Discriminative Tasks (Multiple Choice):
- Both pruning and merging perform reasonably well, with merging sometimes showing slight advantages. This aligns with the theory that MC tasks rely on discriminative functions that can be approximated by averages, whereas generative tasks require precise, dynamic routing.
Scalability:
- REAP scales effectively to trillion-parameter models (Kimi-K2, 1T parameters).
- It is compatible with quantization (e.g., W4A16), allowing for extreme compression ratios (e.g., 87.5% size reduction) without the re-quantization complexities required by merging.
Calibration Sensitivity:
- The paper highlights the importance of domain-specific calibration. Using general data (C4) for calibration caused code generation models to collapse, whereas domain-specific data (evol-codealpaca) preserved high accuracy.
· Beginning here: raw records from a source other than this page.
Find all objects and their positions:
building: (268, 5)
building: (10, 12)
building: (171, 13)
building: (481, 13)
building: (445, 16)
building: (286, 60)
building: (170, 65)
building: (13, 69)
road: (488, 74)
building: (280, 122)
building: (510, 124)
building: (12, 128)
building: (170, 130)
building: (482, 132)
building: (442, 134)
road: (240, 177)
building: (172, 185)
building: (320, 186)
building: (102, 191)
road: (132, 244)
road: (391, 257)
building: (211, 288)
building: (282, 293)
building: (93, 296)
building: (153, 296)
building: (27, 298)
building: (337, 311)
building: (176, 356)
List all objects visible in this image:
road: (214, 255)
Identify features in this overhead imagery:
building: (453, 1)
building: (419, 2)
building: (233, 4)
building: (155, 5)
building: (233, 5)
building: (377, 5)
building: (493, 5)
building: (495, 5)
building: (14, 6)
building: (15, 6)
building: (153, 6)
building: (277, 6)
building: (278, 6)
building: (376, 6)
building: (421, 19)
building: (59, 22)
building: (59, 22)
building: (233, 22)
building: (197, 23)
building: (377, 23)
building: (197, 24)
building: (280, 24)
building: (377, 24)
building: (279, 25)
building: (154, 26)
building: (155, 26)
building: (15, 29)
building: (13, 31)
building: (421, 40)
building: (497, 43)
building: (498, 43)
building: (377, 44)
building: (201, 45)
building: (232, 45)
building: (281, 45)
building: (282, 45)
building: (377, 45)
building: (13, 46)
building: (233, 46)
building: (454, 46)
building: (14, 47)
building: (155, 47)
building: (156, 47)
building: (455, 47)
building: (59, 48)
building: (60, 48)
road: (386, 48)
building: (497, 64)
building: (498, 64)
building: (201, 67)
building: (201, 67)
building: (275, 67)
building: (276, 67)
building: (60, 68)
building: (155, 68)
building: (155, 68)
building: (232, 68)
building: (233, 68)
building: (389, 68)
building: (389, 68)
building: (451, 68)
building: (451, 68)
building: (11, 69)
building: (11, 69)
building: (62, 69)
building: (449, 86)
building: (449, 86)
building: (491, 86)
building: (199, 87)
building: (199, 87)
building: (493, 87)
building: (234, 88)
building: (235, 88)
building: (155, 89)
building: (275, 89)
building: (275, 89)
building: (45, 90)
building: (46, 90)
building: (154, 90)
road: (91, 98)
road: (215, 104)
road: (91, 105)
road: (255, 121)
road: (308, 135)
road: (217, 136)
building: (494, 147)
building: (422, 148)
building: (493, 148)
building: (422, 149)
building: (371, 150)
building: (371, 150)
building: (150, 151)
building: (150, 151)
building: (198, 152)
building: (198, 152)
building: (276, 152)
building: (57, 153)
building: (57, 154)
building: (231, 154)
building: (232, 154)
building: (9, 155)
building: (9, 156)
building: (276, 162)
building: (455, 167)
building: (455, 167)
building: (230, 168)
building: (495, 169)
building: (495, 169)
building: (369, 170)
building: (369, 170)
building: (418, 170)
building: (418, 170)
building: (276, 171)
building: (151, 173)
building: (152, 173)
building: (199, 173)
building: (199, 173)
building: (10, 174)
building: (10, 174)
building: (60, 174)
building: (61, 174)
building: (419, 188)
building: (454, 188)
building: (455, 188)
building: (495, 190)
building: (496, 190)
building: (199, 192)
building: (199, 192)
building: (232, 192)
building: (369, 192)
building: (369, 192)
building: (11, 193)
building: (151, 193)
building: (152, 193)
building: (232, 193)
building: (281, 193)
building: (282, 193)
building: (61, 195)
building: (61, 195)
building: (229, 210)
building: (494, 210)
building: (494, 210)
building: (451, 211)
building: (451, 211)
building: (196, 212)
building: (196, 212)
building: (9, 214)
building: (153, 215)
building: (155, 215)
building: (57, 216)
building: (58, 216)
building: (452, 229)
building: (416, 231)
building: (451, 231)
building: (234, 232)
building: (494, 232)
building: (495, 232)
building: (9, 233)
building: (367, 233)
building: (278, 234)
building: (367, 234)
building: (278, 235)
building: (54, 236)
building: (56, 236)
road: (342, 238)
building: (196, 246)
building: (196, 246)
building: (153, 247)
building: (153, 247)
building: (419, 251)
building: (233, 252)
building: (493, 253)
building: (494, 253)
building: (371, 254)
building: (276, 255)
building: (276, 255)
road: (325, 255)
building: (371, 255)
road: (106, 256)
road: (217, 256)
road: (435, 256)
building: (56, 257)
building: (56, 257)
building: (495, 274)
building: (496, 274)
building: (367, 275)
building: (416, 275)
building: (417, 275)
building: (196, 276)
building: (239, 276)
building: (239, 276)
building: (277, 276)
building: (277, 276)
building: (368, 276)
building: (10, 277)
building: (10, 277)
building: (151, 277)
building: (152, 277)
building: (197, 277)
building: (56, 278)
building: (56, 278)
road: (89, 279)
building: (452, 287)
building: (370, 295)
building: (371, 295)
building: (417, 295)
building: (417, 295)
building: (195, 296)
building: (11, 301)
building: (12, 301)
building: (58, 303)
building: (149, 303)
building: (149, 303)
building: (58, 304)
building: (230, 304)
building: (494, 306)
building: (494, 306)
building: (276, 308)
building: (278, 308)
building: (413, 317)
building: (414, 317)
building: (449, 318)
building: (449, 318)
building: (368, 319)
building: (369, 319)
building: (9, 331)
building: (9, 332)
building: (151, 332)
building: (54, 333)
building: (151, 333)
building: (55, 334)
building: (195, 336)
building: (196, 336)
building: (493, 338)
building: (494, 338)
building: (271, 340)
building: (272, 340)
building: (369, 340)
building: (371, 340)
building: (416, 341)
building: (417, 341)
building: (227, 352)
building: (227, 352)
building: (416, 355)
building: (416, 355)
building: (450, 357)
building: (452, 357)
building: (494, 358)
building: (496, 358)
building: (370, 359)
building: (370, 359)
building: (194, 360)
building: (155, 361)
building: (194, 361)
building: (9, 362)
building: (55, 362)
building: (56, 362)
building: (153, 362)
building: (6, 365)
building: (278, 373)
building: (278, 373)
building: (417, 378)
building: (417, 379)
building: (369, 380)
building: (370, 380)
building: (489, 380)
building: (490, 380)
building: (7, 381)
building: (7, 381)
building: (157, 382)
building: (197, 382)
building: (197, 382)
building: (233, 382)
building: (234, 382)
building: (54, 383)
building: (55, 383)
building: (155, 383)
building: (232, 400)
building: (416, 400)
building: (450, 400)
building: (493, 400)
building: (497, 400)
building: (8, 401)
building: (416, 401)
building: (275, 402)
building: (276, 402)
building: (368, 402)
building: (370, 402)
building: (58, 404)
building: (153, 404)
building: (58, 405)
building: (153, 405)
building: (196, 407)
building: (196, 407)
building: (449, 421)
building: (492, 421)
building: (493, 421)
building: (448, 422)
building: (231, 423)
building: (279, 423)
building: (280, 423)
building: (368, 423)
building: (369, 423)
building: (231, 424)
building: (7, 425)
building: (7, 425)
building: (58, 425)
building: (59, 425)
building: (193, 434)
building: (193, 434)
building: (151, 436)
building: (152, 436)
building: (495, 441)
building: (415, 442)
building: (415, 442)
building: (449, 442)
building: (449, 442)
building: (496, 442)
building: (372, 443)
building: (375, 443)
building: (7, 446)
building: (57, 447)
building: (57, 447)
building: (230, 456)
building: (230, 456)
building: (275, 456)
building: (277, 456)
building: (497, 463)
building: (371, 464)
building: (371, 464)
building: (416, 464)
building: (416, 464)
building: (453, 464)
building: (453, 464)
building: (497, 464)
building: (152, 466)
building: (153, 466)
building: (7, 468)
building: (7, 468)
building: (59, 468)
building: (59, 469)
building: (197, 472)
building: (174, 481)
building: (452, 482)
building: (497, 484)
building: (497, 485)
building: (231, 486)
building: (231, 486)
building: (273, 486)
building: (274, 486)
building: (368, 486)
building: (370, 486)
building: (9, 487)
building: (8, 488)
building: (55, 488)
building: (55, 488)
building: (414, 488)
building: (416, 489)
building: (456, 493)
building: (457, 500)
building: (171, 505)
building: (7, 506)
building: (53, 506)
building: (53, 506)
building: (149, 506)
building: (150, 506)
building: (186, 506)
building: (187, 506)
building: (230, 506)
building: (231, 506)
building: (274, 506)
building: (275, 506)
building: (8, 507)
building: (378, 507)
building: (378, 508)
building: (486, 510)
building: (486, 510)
REAP was the most robust method across different calibration datasets.

5. Significance and Conclusion

This paper fundamentally shifts the paradigm for SMoE compression:

Pruning > Merging for Generative AI: It challenges the prevailing view that merging is superior, proving that for generative tasks, preserving the router's independent control over experts via pruning is critical.
Theoretical Grounding: It provides a rigorous mathematical explanation (irreducible error due to policy variance) for why merging fails in high-granularity models.
Practical Impact: REAP enables the deployment of massive, high-performance SMoE models in resource-constrained environments (e.g., local deployment, edge devices) by reducing memory footprint by 50% with negligible loss in generative capability.
Open Source: The authors have open-sourced the code and compressed checkpoints to facilitate further research.

In summary, REAP demonstrates that for generative LLMs, the "lossy" nature of merging is fatal to performance, while a carefully selected pruning strategy that respects the router-expert coordination can achieve efficient, high-fidelity compression.